The final Jobs, Energy, Technology and Innovation Act tax agreement that lured the pharmaceutical giant to Houston was posted to the state comptroller’s website this week, the Houston Business Journal reported. The deal caps a fast-moving courtship that began less than a year ago, when Eli Lilly first applied for the incentive program and publicly disclosed its interest in the region.

The global drugmaker plans to build the massive facility on 236 acres within McCord Development’s Generation Park, a 4,300-acre master-planned industrial park off Beltway 8 near George Bush Intercontinental Airport and the Port of Houston. The plant will manufacture active pharmaceutical ingredients, including orforglipron, Lilly’s closely watched oral GLP-1 drug aimed at treating obesity.

The agreement offers a clearer look at the economics behind the splashy announcement. 

Lilly committed to paying an average annual wage of $102,503, exceeding 110 percent of the benchmark for its NAICS pharmaceutical manufacturing category. The company said the plant will ultimately create more than 600 high-paying jobs, with an initial requirement of 75 jobs and $200 million in investment by the first year of the incentive period. The project will create 4,000 construction jobs for the duration of its buildout. 

McCord Development will invest $100 million in infrastructure upgrades, while Lilly will handle the buildings, as previously reported by The Real Deal

To secure the deal, Sheldon Independent School District agreed to exempt the property from school taxes through 2030, then cap the taxable value at 50 percent for another decade. The district’s board signed off in November, and Gov. Greg Abbott’s office added its signature on Jan. 5, finalizing the agreement after a joint announcement with Lilly last fall.

The timing of construction remains murky. While the incentive paperwork lists a Sept. 1, 2025 construction start date, no visible signs of work existed following Abbott’s Sept. 23 announcement. Eli Lilly told the outlet this week that it does not have an update on the timeline.

The project is part of Eli Lilly’s broader push to onshore U.S. manufacturing. CEO David Ricks has pointed to permanently lowered federal corporate tax rates as a tailwind for “intellectual property-driven” businesses, though he has downplayed the role of state incentives alone.
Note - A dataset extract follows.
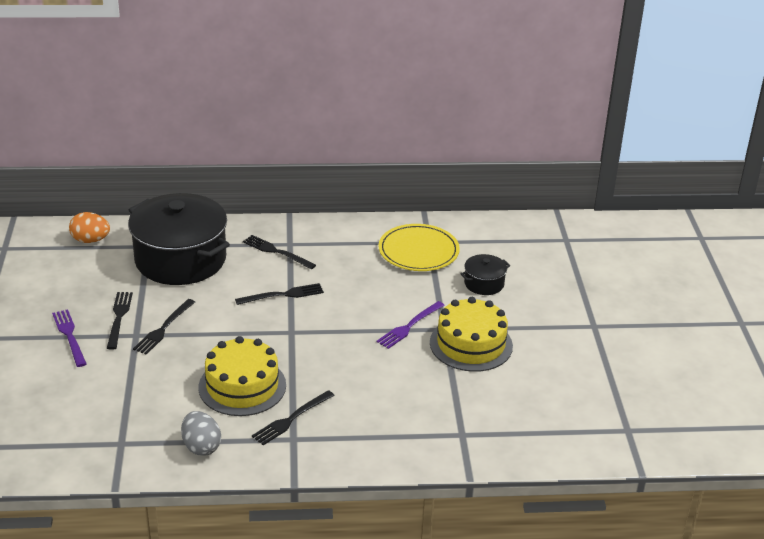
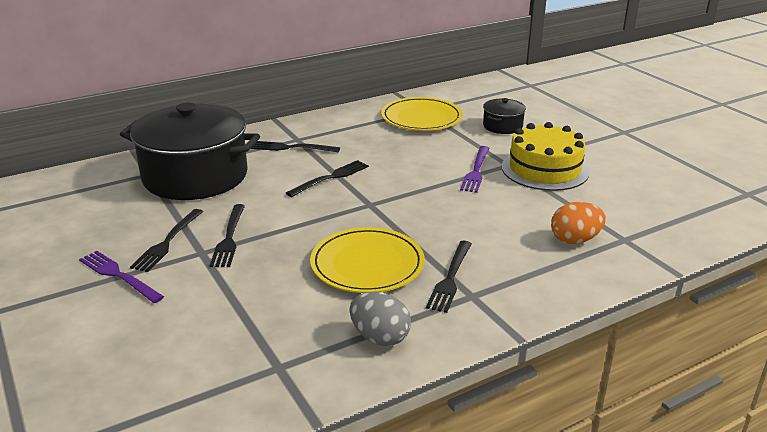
camera: 25 degrees left, 5 degrees down
(90, 240) = (77, 184): orange egg -> orange egg (575, 240)
(119, 318) = (167, 242): black fork -> black fork turned 135 degrees counterclockwise
(242, 386) = (367, 264): yellow cake -> yellow plate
Houston beat out a “very competitive” runner-up, he said, thanks to workforce quality, available space and a collaborative local government culture.

Those factors are baked into Generation Park’s pitch. The development is home to San Jacinto College’s Center for Biotechnology, creating a direct training pipeline for pharmaceutical manufacturing jobs, with Sheldon ISD already feeding students into the program.

While Houston lacks a deep biotech labor pool, the city has become home to an adjacent life sciences sector, with more than 700 life science companies making Houston home.